→ WORK TO BE COMPLETED
Copy the lines of the records verbatim, starting at the line containing "- **Nova detecção" and ending with the line containing "Ampliamos nossas detecções", including both of those lines.
[SUPPLIED ENTRIES Boundary: Start]
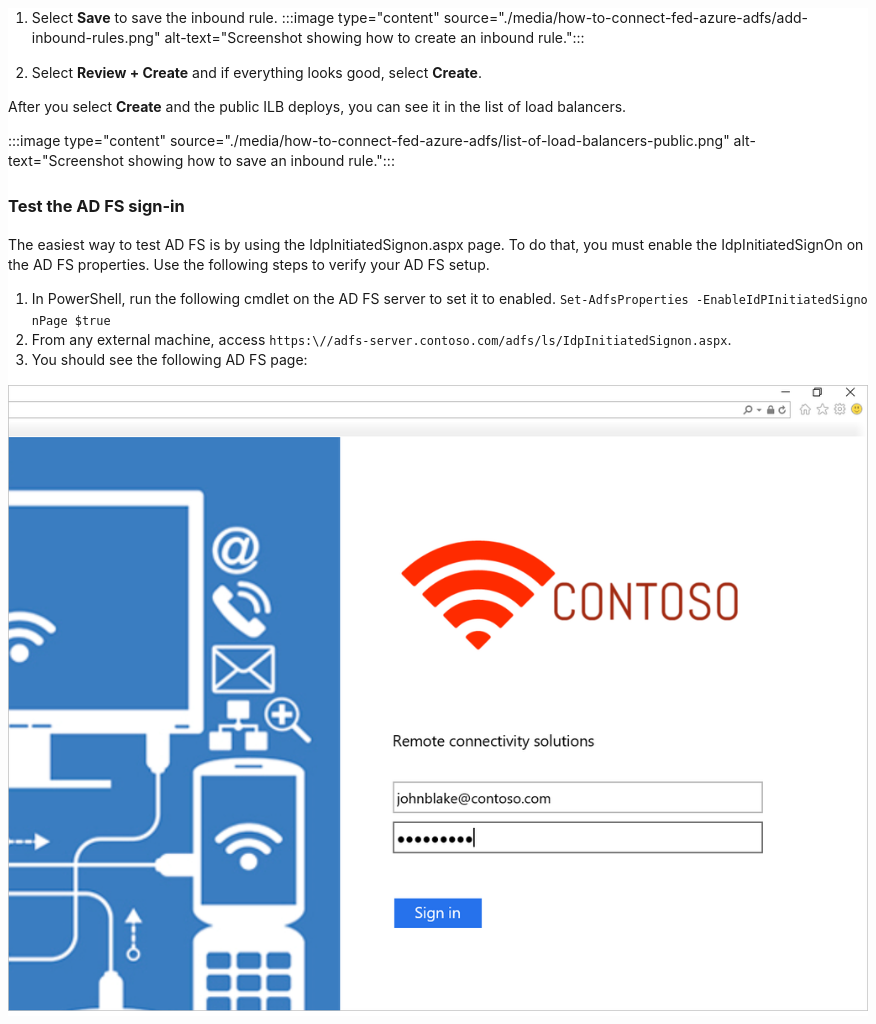 1. Select **Save** to save the inbound rule.
   :::image type="content" source="./media/how-to-connect-fed-azure-adfs/add-inbound-rules.png" alt-text="Screenshot showing how to create an inbound rule.":::

1. Select **Review + Create** and if everything looks good, select **Create**.

After you select **Create** and the public ILB deploys, you can see it in the list of load balancers.

:::image type="content" source="./media/how-to-connect-fed-azure-adfs/list-of-load-balancers-public.png" alt-text="Screenshot showing how to save an inbound rule.":::

 

### Test the AD FS sign-in

The easiest way to test AD FS is by using the IdpInitiatedSignon.aspx page. To do that, you must enable the IdpInitiatedSignOn on the AD FS properties. Use the following steps to verify your AD FS setup.

1. In PowerShell, run the following cmdlet on the AD FS server to set it to enabled.
   `Set-AdfsProperties -EnableIdPInitiatedSignonPage $true`
1. From any external machine, access `https:\//adfs-server.contoso.com/adfs/ls/IdpInitiatedSignon.aspx`.
1. You should see the following AD FS page:

![Test login page](./media/how-to-connect-fed-azure-adfs/test1.png)
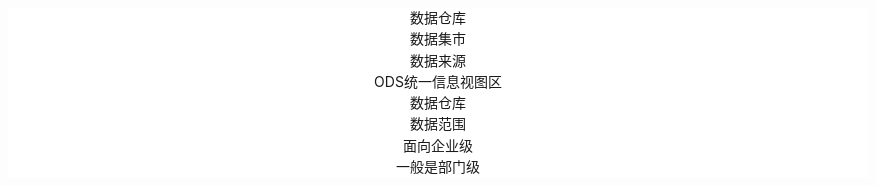 <td style="BORDER-RIGHT: windowtext 1pt solid; PADDING-RIGHT: 5.4pt; BORDER-TOP: windowtext 1pt solid; PADDING-LEFT: 5.4pt; PADDING-BOTTOM: 0cm; BORDER-LEFT: #ece9d8; PADDING-TOP: 0cm; BORDER-BOTTOM: windowtext 1pt solid; HEIGHT: 14.2pt; BACKGROUND-COLOR: transparent; mso-border-alt: solid windowtext .5pt; mso-border-left-alt: solid windowtext .5pt">
<p class="a" style="MARGIN: 0cm 0cm 0pt; TEXT-ALIGN: center" align="center"><span style="FONT-SIZE: 10.5pt; FONT-FAMILY: 宋体; mso-ascii-font-family: 'Times New Roman'; mso-hansi-font-family: 'Times New Roman'">数据仓库</span><span lang="EN-US" style="FONT-SIZE: 10.5pt"><o:p></o:p></span></p></td>
<td style="BORDER-RIGHT: windowtext 1pt solid; PADDING-RIGHT: 5.4pt; BORDER-TOP: windowtext 1pt solid; PADDING-LEFT: 5.4pt; PADDING-BOTTOM: 0cm; BORDER-LEFT: #ece9d8; PADDING-TOP: 0cm; BORDER-BOTTOM: windowtext 1pt solid; HEIGHT: 14.2pt; BACKGROUND-COLOR: transparent; mso-border-alt: solid windowtext .5pt; mso-border-left-alt: solid windowtext .5pt">
<p class="a" style="MARGIN: 0cm 0cm 0pt; TEXT-ALIGN: center" align="center"><span style="FONT-SIZE: 10.5pt; FONT-FAMILY: 宋体; mso-ascii-font-family: 'Times New Roman'; mso-hansi-font-family: 'Times New Roman'">数据集市</span><span lang="EN-US" style="FONT-SIZE: 10.5pt"><o:p></o:p></span></p></td></tr>
<tr style="HEIGHT: 14.2pt">
<td style="BORDER-RIGHT: windowtext 1pt solid; PADDING-RIGHT: 5.4pt; BORDER-TOP: #ece9d8; PADDING-LEFT: 5.4pt; PADDING-BOTTOM: 0cm; BORDER-LEFT: windowtext 1pt solid; PADDING-TOP: 0cm; BORDER-BOTTOM: windowtext 1pt solid; HEIGHT: 14.2pt; BACKGROUND-COLOR: transparent; mso-border-alt: solid windowtext .5pt; mso-border-top-alt: solid windowtext .5pt">
<p class="a" style="MARGIN: 0cm 0cm 0pt; TEXT-ALIGN: center" align="center"><span style="FONT-SIZE: 10.5pt; FONT-FAMILY: 宋体; mso-ascii-font-family: 'Times New Roman'; mso-hansi-font-family: 'Times New Roman'">数据来源</span><span lang="EN-US" style="FONT-SIZE: 10.5pt"><o:p></o:p></span></p></td>
<td style="BORDER-RIGHT: windowtext 1pt solid; PADDING-RIGHT: 5.4pt; BORDER-TOP: #ece9d8; PADDING-LEFT: 5.4pt; PADDING-BOTTOM: 0cm; BORDER-LEFT: #ece9d8; PADDING-TOP: 0cm; BORDER-BOTTOM: windowtext 1pt solid; HEIGHT: 14.2pt; BACKGROUND-COLOR: transparent; mso-border-alt: solid windowtext .5pt; mso-border-left-alt: solid windowtext .5pt; mso-border-top-alt: solid windowtext .5pt">
<p class="a" style="MARGIN: 0cm 0cm 0pt; TEXT-ALIGN: center" align="center"><span lang="EN-US" style="FONT-SIZE: 10.5pt">ODS</span><span style="FONT-SIZE: 10.5pt; FONT-FAMILY: 宋体; mso-ascii-font-family: 'Times New Roman'; mso-hansi-font-family: 'Times New Roman'">统一信息视图区</span><span lang="EN-US" style="FONT-SIZE: 10.5pt"><o:p></o:p></span></p></td>
<td style="BORDER-RIGHT: windowtext 1pt solid; PADDING-RIGHT: 5.4pt; BORDER-TOP: #ece9d8; PADDING-LEFT: 5.4pt; PADDING-BOTTOM: 0cm; BORDER-LEFT: #ece9d8; PADDING-TOP: 0cm; BORDER-BOTTOM: windowtext 1pt solid; HEIGHT: 14.2pt; BACKGROUND-COLOR: transparent; mso-border-alt: solid windowtext .5pt; mso-border-left-alt: solid windowtext .5pt; mso-border-top-alt: solid windowtext .5pt">
<p class="a" style="MARGIN: 0cm 0cm 0pt; TEXT-ALIGN: center" align="center"><span style="FONT-SIZE: 10.5pt; FONT-FAMILY: 宋体; mso-ascii-font-family: 'Times New Roman'; mso-hansi-font-family: 'Times New Roman'">数据仓库</span><span lang="EN-US" style="FONT-SIZE: 10.5pt"><o:p></o:p></span></p></td></tr>
<tr style="HEIGHT: 14.2pt">
<td style="BORDER-RIGHT: windowtext 1pt solid; PADDING-RIGHT: 5.4pt; BORDER-TOP: #ece9d8; PADDING-LEFT: 5.4pt; PADDING-BOTTOM: 0cm; BORDER-LEFT: windowtext 1pt solid; PADDING-TOP: 0cm; BORDER-BOTTOM: windowtext 1pt solid; HEIGHT: 14.2pt; BACKGROUND-COLOR: transparent; mso-border-alt: solid windowtext .5pt; mso-border-top-alt: solid windowtext .5pt">
<p class="a" style="MARGIN: 0cm 0cm 0pt; TEXT-ALIGN: center" align="center"><span style="FONT-SIZE: 10.5pt; FONT-FAMILY: 宋体; mso-ascii-font-family: 'Times New Roman'; mso-hansi-font-family: 'Times New Roman'">数据范围</span><span lang="EN-US" style="FONT-SIZE: 10.5pt"><o:p></o:p></span></p></td>
<td style="BORDER-RIGHT: windowtext 1pt solid; PADDING-RIGHT: 5.4pt; BORDER-TOP: #ece9d8; PADDING-LEFT: 5.4pt; PADDING-BOTTOM: 0cm; BORDER-LEFT: #ece9d8; PADDING-TOP: 0cm; BORDER-BOTTOM: windowtext 1pt solid; HEIGHT: 14.2pt; BACKGROUND-COLOR: transparent; mso-border-alt: solid windowtext .5pt; mso-border-left-alt: solid windowtext .5pt; mso-border-top-alt: solid windowtext .5pt">
<p class="a" style="MARGIN: 0cm 0cm 0pt; TEXT-ALIGN: center" align="center"><span style="FONT-SIZE: 10.5pt; FONT-FAMILY: 宋体; mso-ascii-font-family: 'Times New Roman'; mso-hansi-font-family: 'Times New Roman'">面向企业级</span><span lang="EN-US" style="FONT-SIZE: 10.5pt"><o:p></o:p></span></p></td>
<td style="BORDER-RIGHT: windowtext 1pt solid; PADDING-RIGHT: 5.4pt; BORDER-TOP: #ece9d8; PADDING-LEFT: 5.4pt; PADDING-BOTTOM: 0cm; BORDER-LEFT: #ece9d8; PADDING-TOP: 0cm; BORDER-BOTTOM: windowtext 1pt solid; HEIGHT: 14.2pt; BACKGROUND-COLOR: transparent; mso-border-alt: solid windowtext .5pt; mso-border-left-alt: solid windowtext .5pt; mso-border-top-alt: solid windowtext .5pt">
<p class="a" style="MARGIN: 0cm 0cm 0pt; TEXT-ALIGN: center" align="center"><span style="FONT-SIZE: 10.5pt; FONT-FAMILY: 宋体; mso-ascii-font-family: 'Times New Roman'; mso-hansi-font-family: 'Times New Roman'">一般是部门级</span><span lang="EN-US" style="FONT-SIZE: 10.5pt"><o:p></o:p></span></p></td></tr>
<tr style="HEIGHT: 14.2pt">
<td style="BORDER-RIGHT: windowtext 1pt solid; PADDING-RIGHT: 5.4pt; BORDER-TOP: #ece9d8; PADDING-LEFT: 5.4pt; PADDING-BOTTOM: 0cm; BORDER-LEFT: windowtext 1pt solid; PADDING-TOP: 0cm; BORDER-BOTTOM: windowtext 1pt solid; HEIGHT: 14.2pt; BACKGROUND-COLOR: transparent; mso-border-alt: solid windowtext .5pt; mso-border-top-alt: solid windowtext .5pt">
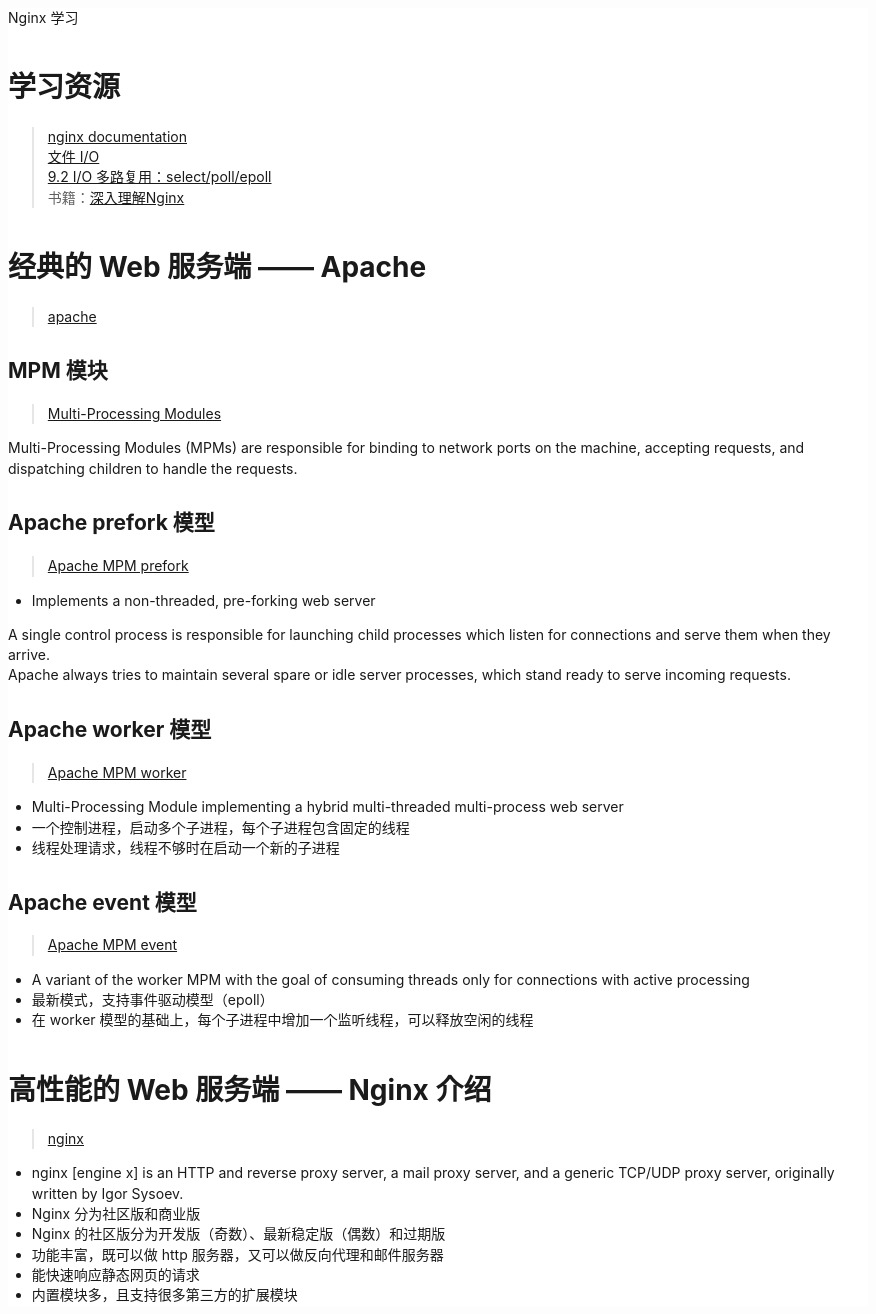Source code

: Nginx 学习  
  
# 学习资源  
> [nginx documentation](https://nginx.org/en/docs/)  
> [文件 I/O](https://xiaolincoding.com/os/6_file_system/file_system.html#文件-i-o)  
> [9.2 I/O 多路复用：select/poll/epoll](https://xiaolincoding.com/os/8_network_system/selete_poll_epoll.html#最基本的-socket-模型)  
> 书籍：[深入理解Nginx](https://book.douban.com/subject/26745255/)  
  
# 经典的 Web 服务端 —— Apache  
> [apache](https://apache.org/)  
  
## MPM 模块  
> [Multi-Processing Modules](https://httpd.apache.org/docs/2.4/en/mpm.html)  
  
Multi-Processing Modules (MPMs) are responsible for binding to network ports on the machine, accepting requests, and dispatching children to handle the requests.  
  
## Apache prefork 模型  
> [Apache MPM prefork](https://docs.oracle.com/cd/B14099_19/web.1012/q20206/mod/prefork.html)  
  
- Implements a non-threaded, pre-forking web server  
  
A single control process is responsible for launching child processes which listen for connections and serve them when they arrive.   
Apache always tries to maintain several spare or idle server processes, which stand ready to serve incoming requests.  
  
## Apache worker 模型  
> [Apache MPM worker](https://httpd.apache.org/docs/2.4/mod/worker.html)  
  
- Multi-Processing Module implementing a hybrid multi-threaded multi-process web server  
- 一个控制进程，启动多个子进程，每个子进程包含固定的线程  
- 线程处理请求，线程不够时在启动一个新的子进程  
  
## Apache event 模型  
> [Apache MPM event](https://httpd.apache.org/docs/2.4/mod/event.html)  
  
- A variant of the worker MPM with the goal of consuming threads only for connections with active processing  
- 最新模式，支持事件驱动模型（epoll）  
- 在 worker 模型的基础上，每个子进程中增加一个监听线程，可以释放空闲的线程  
  
  
# 高性能的 Web 服务端 —— Nginx 介绍  
> [nginx](https://nginx.org/en/)  
  
- nginx [engine x] is an HTTP and reverse proxy server, a mail proxy server, and a generic TCP/UDP proxy server, originally written by Igor Sysoev.   
- Nginx 分为社区版和商业版  
- Nginx 的社区版分为开发版（奇数）、最新稳定版（偶数）和过期版  
- 功能丰富，既可以做 http 服务器，又可以做反向代理和邮件服务器  
- 能快速响应静态网页的请求  
- 内置模块多，且支持很多第三方的扩展模块  
  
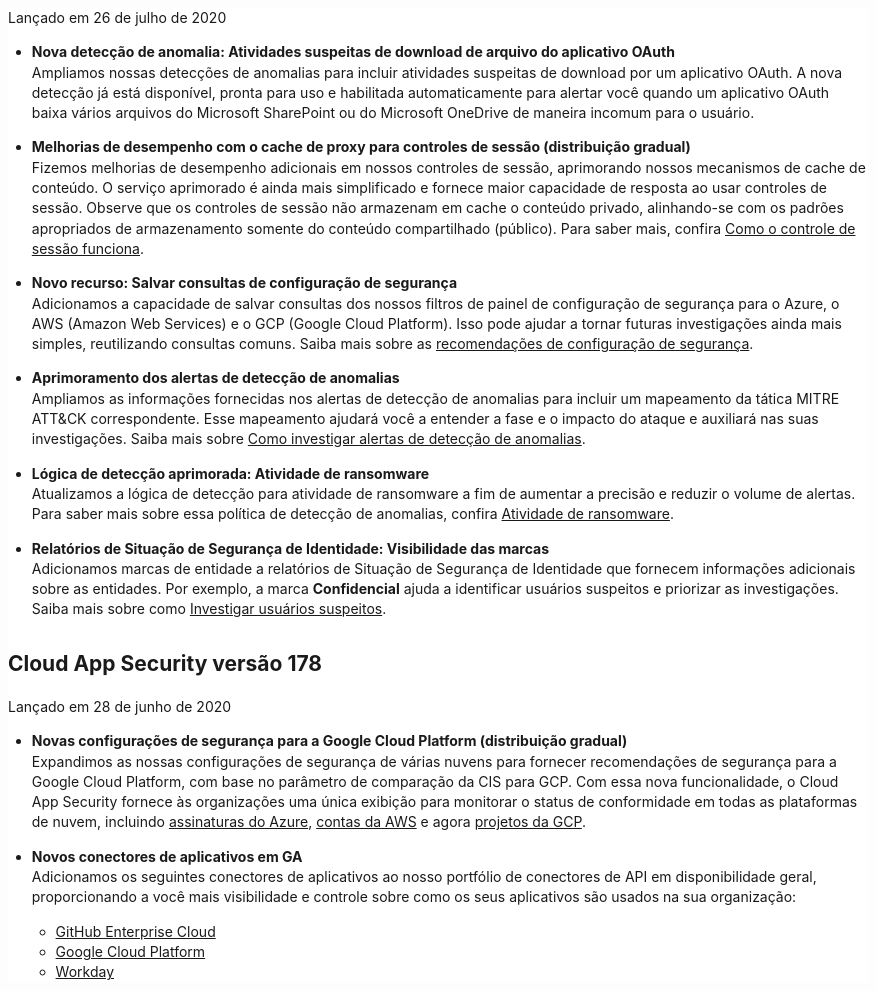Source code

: Lançado em 26 de julho de 2020

- **Nova detecção de anomalia: Atividades suspeitas de download de arquivo do aplicativo OAuth**  
Ampliamos nossas detecções de anomalias para incluir atividades suspeitas de download por um aplicativo OAuth. A nova detecção já está disponível, pronta para uso e habilitada automaticamente para alertar você quando um aplicativo OAuth baixa vários arquivos do Microsoft SharePoint ou do Microsoft OneDrive de maneira incomum para o usuário.

- **Melhorias de desempenho com o cache de proxy para controles de sessão (distribuição gradual)**  
Fizemos melhorias de desempenho adicionais em nossos controles de sessão, aprimorando nossos mecanismos de cache de conteúdo. O serviço aprimorado é ainda mais simplificado e fornece maior capacidade de resposta ao usar controles de sessão. Observe que os controles de sessão não armazenam em cache o conteúdo privado, alinhando-se com os padrões apropriados de armazenamento somente do conteúdo compartilhado (público). Para saber mais, confira [Como o controle de sessão funciona](proxy-intro-aad.md#how-session-control-works).

- **Novo recurso: Salvar consultas de configuração de segurança**  
Adicionamos a capacidade de salvar consultas dos nossos filtros de painel de configuração de segurança para o Azure, o AWS (Amazon Web Services) e o GCP (Google Cloud Platform). Isso pode ajudar a tornar futuras investigações ainda mais simples, reutilizando consultas comuns. Saiba mais sobre as [recomendações de configuração de segurança](security-config.md).

- **Aprimoramento dos alertas de detecção de anomalias**  
Ampliamos as informações fornecidas nos alertas de detecção de anomalias para incluir um mapeamento da tática MITRE ATT\&CK correspondente. Esse mapeamento ajudará você a entender a fase e o impacto do ataque e auxiliará nas suas investigações. Saiba mais sobre [Como investigar alertas de detecção de anomalias](investigate-anomaly-alerts.md).

- **Lógica de detecção aprimorada: Atividade de ransomware**  
Atualizamos a lógica de detecção para atividade de ransomware a fim de aumentar a precisão e reduzir o volume de alertas. Para saber mais sobre essa política de detecção de anomalias, confira [Atividade de ransomware](anomaly-detection-policy.md#ransomware-activity).

- **Relatórios de Situação de Segurança de Identidade: Visibilidade das marcas**  
Adicionamos marcas de entidade a relatórios de Situação de Segurança de Identidade que fornecem informações adicionais sobre as entidades. Por exemplo, a marca **Confidencial** ajuda a identificar usuários suspeitos e priorizar as investigações. Saiba mais sobre como [Investigar usuários suspeitos](tutorial-ueba.md).

## <a name="cloud-app-security-release-178"></a>Cloud App Security versão 178

Lançado em 28 de junho de 2020

- **Novas configurações de segurança para a Google Cloud Platform (distribuição gradual)**  
Expandimos as nossas configurações de segurança de várias nuvens para fornecer recomendações de segurança para a Google Cloud Platform, com base no parâmetro de comparação da CIS para GCP. Com essa nova funcionalidade, o Cloud App Security fornece às organizações uma única exibição para monitorar o status de conformidade em todas as plataformas de nuvem, incluindo [assinaturas do Azure](security-config-azure.md), [contas da AWS](security-config-aws.md) e agora [projetos da GCP](security-config-gcp.md).

- **Novos conectores de aplicativos em GA**  
Adicionamos os seguintes conectores de aplicativos ao nosso portfólio de conectores de API em disponibilidade geral, proporcionando a você mais visibilidade e controle sobre como os seus aplicativos são usados na sua organização:
  - [GitHub Enterprise Cloud](protect-github.md)
  - [Google Cloud Platform](protect-gcp.md)
  - [Workday](protect-workday.md)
[SUPPLIED ENTRIES Boundary: End]
→ EXERCISE SOLUTION
- **Nova detecção de anomalia: Atividades suspeitas de download de arquivo do aplicativo OAuth**  
Ampliamos nossas detecções de anomalias para incluir atividades suspeitas de download por um aplicativo OAuth. A nova detecção já está disponível, pronta para uso e habilitada automaticamente para alertar você quando um aplicativo OAuth baixa vários arquivos do Microsoft SharePoint ou do Microsoft OneDrive de maneira incomum para o usuário.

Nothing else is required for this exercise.